Metrics – All these metrics assume a decomp is readily available.

1. Object Placement Analysis (OPA) -  Consider each individual region in the decomp.  Attempt to place as many copies of a user defined object into each region as possible.  For the purposes of testing this on paper I have been using pennys.  Graph the results of this analysis by placing #number of objects placed on the x axis, and number of regions that could only fit that many objects on the y – axis.  For this metric we would consider decomps that showed high values for the lower number of objects (lots of regions that can only fit 0-2 of the choosen object) to be bad which large numbers of regions that can fit a high (user defined but probably 10+) number of regions to be good.  ie the graph should have a strong right skew.  Regions that can fit an insaine number of objects (50+) are probably indicative of regions that might be to large for proper information compartmentalization.

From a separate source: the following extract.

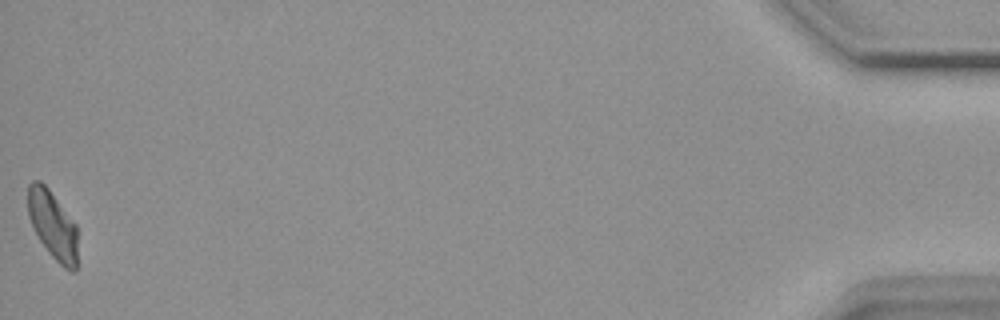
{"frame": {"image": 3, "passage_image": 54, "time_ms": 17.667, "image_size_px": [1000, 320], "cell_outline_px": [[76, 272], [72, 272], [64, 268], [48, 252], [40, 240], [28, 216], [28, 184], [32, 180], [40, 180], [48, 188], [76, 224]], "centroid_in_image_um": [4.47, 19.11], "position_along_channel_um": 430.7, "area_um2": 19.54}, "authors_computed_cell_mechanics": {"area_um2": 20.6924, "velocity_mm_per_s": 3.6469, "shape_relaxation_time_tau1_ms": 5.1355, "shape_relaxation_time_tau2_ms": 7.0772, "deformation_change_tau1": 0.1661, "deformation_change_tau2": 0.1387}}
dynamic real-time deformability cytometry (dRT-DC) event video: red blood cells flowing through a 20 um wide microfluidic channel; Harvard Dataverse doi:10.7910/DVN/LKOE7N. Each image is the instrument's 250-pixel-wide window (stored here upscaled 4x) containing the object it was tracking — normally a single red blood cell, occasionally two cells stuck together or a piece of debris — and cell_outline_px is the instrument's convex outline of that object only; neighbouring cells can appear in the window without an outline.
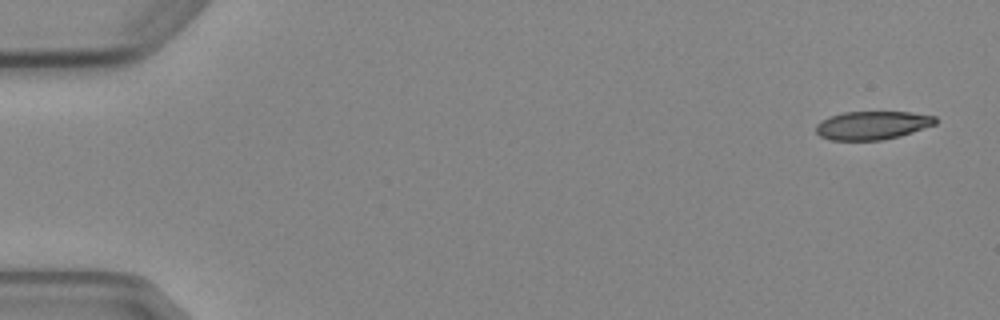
{"species": "Egyptian fruit bat (a non-hibernating species)", "species_latin": "Rousettus aegyptiacus", "temperature_condition": "cold", "stored_images_in_passage": 8, "camera_frame_rate_fps": 3000, "um_per_image_px": 0.085, "animal": {"sex": "female"}, "frame": {"image": 1, "passage_image": 1, "time_ms": 0.0, "image_size_px": [1000, 320], "cell_outline_px": [[936, 124], [900, 136], [880, 140], [828, 140], [820, 136], [816, 132], [816, 124], [820, 120], [828, 116], [844, 112], [912, 112], [936, 116]], "centroid_in_image_um": [74.12, 10.65], "position_along_channel_um": 10.9, "area_um2": 19.88}}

—extension to above — In addition to looking at the above graph it should be possible to determine how much of each region cannot be filled with an object and the amount of “wasted” or “dead” space could be calculated and graphed

2. Co-Existant Point Graph — Consider the listing of vertexs composing the decomposition. It is possible to graph the occurances of and numbers of indentical vertexs.  The x-axis would show vertexs sharing a common point(ascending integers) and the y-axis would indicate how many times this occured.  For example if x = 2 and y = 10 then that would mean that 2 different vertexes overlaped 10 times in the final decomposition.  High numbers in this graph would indicate the existance of problem areas where information compartmentalization might break down due to multiple regions coming together in a point.

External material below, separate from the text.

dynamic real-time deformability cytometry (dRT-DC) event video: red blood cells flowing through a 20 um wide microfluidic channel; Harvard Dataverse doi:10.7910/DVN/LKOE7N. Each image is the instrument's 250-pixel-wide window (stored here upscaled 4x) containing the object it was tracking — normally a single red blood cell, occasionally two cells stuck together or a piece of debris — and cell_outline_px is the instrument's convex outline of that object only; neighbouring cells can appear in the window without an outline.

3.  Decomp Efficency Metric — I devised a simple equation to determine how well a area is decomposed.  (Area covered by regions / sum of interior angles of regions)/ (Total Area/ 360)  – Assuming the original area is roughly square (thats where the 360 comes from).  This metric can be used give a flat numeric score to different decomps of the same map (it does not carry to comparing different maps). Maximizing this score will result in the formation of fewer larger decomp regions.

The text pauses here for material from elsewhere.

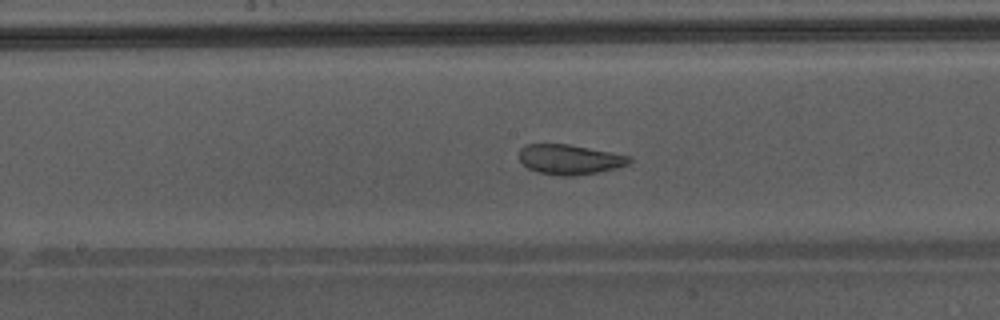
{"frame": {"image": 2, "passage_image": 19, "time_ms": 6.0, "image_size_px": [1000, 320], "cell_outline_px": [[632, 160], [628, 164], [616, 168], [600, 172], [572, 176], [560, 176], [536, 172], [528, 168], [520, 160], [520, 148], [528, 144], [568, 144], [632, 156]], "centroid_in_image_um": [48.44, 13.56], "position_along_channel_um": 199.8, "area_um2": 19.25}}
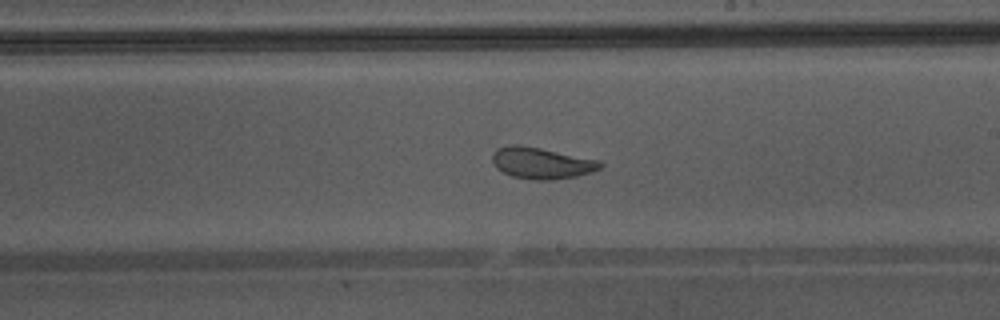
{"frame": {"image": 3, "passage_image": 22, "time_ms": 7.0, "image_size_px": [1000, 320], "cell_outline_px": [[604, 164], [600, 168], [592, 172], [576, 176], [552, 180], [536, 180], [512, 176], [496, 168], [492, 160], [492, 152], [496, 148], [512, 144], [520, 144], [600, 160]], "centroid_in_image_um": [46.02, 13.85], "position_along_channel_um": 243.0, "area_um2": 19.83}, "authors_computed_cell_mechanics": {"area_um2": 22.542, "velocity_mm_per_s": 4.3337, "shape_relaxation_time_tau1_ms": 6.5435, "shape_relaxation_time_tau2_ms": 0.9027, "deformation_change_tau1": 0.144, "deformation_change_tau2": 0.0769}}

4. Region Homogenaty Analysis — By finding the maximum size of a region in two perpendicular directions it is possible to get a feel for the regions compactness (squareness).  The quotent of these two value for each region can then be used to generate a box and whisker plot (with outliers included) to visually see how compact and normal shaped the decomposition is.  Good tight decompositions will generate data with a low standard deviation and few outliers.  Poor decompositions will generate data that has a high standard deviation and many outliers.

5. Coverage %

6. Number of Regions

7. Connectivity Distribution Graph (x – Number of connections, y – Regions with that number of connections)

8.  Distribution of Mininum Angles per polygon

Finally the existing techinques of  completeness of the navigation graph, minimum interior angles, and number of regions can be used for decomposition quality metrics as well.